A demora para reduzir o ICMS gerou uma crise entre o presidente Jair Bolsonaro (sem partido) e os governadores no início do ano. Insatisfeito com a lentidão dos repasses, o presidente acusou os estados, abrindo uma campanha de cobranças por reduções em redes sociais.
O setor defende mudanças no modelo, com a instituição da cobrança de um valor fixo em reais por litro, tema que deve ser discutido durante os debates da reforma tributária.
Sexto estado com maior alta no valor de cobrança do ICMS no ano, Santa Catarina diz que "não determina os preços dos combustíveis, e sim, faz a pesquisa em todas as regiões do estado para calcular a média dos preços".
Quarto estado na lista, com alta de 2,29%, Alagoas disse que põe o preço real que acontece no mercado, que é alterado quinzenalmente e atualizado de acordo com o regramento.

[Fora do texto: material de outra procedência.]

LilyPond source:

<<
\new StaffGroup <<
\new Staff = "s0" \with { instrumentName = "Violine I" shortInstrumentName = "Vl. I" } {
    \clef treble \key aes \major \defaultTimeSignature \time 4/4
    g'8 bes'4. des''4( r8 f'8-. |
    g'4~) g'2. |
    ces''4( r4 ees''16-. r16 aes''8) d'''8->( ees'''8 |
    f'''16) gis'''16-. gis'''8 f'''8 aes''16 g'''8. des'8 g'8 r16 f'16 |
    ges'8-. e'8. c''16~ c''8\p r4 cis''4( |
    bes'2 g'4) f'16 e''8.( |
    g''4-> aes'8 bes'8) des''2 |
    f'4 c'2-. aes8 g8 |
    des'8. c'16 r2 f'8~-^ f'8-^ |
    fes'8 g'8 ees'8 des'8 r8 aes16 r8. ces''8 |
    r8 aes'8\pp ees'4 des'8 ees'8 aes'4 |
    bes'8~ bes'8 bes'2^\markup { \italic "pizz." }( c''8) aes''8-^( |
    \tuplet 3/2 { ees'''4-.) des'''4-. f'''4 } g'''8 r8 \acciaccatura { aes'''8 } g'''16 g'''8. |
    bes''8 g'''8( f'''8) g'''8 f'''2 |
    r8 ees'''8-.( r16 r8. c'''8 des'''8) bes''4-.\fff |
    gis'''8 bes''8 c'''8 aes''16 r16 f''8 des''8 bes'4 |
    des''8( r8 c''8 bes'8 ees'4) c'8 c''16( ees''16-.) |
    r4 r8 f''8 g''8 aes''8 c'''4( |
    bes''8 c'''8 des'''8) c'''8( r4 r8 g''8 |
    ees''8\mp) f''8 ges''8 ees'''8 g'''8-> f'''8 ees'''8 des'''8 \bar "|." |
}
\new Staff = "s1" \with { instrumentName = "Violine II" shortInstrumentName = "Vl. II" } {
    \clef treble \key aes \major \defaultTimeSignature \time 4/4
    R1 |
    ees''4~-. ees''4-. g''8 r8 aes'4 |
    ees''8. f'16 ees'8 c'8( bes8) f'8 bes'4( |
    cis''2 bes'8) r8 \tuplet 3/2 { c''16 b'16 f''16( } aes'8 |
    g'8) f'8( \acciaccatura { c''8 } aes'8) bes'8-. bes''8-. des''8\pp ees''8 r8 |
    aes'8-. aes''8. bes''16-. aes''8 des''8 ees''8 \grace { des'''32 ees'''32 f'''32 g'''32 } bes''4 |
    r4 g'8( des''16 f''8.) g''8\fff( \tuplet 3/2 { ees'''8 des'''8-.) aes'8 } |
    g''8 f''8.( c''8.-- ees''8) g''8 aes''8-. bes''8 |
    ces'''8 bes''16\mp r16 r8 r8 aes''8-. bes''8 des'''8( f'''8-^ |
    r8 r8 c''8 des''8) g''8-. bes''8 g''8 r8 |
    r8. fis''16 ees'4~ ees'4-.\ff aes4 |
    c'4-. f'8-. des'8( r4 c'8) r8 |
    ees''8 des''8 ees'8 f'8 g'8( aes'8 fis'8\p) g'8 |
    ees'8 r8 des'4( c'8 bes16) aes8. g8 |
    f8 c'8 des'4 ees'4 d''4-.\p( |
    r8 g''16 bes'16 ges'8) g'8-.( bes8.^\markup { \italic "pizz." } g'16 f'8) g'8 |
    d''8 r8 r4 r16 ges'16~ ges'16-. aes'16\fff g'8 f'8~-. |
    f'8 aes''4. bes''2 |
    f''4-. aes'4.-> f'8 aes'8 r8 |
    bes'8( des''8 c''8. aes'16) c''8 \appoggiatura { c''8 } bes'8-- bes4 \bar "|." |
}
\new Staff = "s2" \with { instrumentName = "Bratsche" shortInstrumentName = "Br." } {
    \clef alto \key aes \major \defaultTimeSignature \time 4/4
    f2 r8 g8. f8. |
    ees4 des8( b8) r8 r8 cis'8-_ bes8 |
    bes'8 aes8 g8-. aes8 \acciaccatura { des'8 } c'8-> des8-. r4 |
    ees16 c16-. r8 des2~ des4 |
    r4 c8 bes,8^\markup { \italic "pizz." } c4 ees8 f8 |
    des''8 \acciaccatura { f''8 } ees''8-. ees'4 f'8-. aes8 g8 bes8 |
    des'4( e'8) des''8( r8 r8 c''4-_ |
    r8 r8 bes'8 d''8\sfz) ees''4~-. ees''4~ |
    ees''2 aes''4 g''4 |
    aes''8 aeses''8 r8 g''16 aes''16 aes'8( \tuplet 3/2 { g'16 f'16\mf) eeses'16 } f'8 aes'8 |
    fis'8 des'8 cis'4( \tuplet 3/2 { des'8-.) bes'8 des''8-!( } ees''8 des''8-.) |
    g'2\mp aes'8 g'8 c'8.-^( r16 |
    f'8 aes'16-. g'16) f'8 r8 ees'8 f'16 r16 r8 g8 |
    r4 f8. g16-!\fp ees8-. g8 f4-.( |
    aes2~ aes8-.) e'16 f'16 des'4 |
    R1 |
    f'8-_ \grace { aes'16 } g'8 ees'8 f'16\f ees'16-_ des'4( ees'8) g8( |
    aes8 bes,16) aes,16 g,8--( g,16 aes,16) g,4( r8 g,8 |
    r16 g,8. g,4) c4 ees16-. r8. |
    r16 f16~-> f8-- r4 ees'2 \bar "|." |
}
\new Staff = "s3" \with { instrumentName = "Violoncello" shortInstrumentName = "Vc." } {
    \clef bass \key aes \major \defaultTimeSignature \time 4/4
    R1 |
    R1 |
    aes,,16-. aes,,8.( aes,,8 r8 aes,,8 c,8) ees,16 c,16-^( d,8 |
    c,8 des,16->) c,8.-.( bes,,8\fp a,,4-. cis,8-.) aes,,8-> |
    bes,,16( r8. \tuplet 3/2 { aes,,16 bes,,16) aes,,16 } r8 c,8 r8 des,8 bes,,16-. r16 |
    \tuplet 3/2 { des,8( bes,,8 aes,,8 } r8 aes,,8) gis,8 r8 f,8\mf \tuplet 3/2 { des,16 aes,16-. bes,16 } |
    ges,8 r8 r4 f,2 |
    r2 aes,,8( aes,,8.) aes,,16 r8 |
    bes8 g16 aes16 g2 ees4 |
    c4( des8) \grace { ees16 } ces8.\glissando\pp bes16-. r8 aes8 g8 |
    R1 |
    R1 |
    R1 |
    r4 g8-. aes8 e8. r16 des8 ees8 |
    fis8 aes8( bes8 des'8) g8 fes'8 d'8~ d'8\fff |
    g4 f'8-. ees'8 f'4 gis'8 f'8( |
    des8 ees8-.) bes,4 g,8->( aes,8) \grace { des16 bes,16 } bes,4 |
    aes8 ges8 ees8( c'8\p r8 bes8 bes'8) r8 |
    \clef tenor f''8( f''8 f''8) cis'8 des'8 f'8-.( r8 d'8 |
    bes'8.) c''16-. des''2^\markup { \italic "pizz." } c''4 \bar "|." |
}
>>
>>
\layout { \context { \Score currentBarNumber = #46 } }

Os discursos são semelhantes aos adotados por outros estados quando questionados sobre repasses do ICMS. Amazonas e Mato Grosso do Sul ainda não responderam ao pedido de entrevista sobre o assunto.
Com a queda do consumo, a Petrobras já reduziu o nível de utilização de suas refinarias para 74%, ante a média de 79% em 2019. A expectativa é que o ritmo desacelere ainda mais nos próximos meses.
Lara afirmou que a empresa estuda como otimizar suas refinarias para o cenário atual, priorizando a produção de produtos que ainda têm demanda, como óleo diesel e combustível de navegação, e reduzindo a oferta de gasolina e querosene de aviação.